_What the exercise asks_
Word for word, restate the lines of the listing below from the line with "Widerrufsformular" through the line with "Altri utenti hanno guardato anche", and do not include the pictures.

_Data for processing_
== Segment start ==

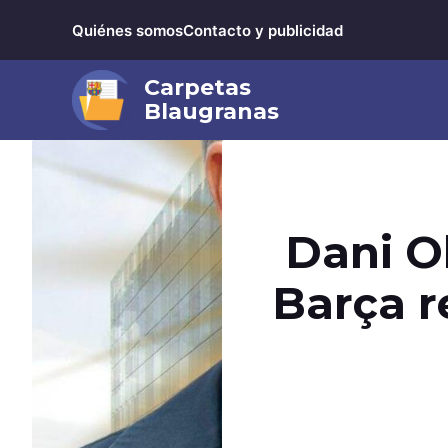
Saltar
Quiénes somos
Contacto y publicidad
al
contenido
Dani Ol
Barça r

== Segment end ==
== Segment start ==

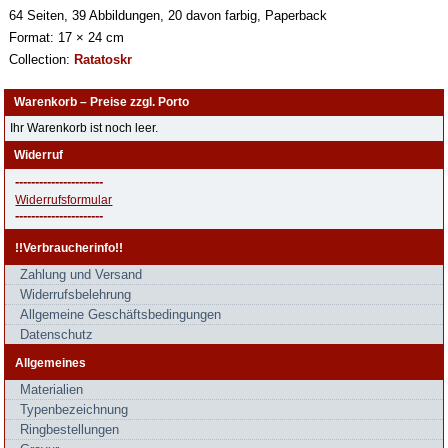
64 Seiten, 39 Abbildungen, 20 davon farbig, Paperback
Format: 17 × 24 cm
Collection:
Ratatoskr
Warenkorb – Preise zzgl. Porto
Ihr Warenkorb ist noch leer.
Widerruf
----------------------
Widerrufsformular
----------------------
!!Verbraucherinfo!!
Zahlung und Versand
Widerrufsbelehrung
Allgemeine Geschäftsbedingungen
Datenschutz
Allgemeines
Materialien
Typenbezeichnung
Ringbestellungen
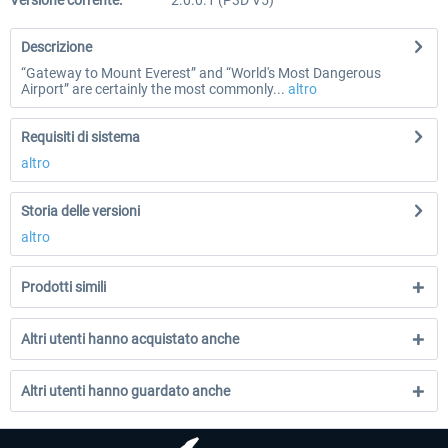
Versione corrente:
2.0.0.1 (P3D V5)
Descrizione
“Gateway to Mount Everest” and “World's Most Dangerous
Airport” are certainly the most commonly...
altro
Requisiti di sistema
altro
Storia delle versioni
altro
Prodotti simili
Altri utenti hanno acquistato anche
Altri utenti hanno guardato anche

== Segment end ==

_Exercise result_
Widerrufsformular
----------------------
!!Verbraucherinfo!!
Zahlung und Versand
Widerrufsbelehrung
Allgemeine Geschäftsbedingungen
Datenschutz
Allgemeines
Materialien
Typenbezeichnung
Ringbestellungen
Versione corrente:
2.0.0.1 (P3D V5)
Descrizione
“Gateway to Mount Everest” and “World's Most Dangerous
Airport” are certainly the most commonly...
altro
Requisiti di sistema
altro
Storia delle versioni
altro
Prodotti simili
Altri utenti hanno acquistato anche
Altri utenti hanno guardato anche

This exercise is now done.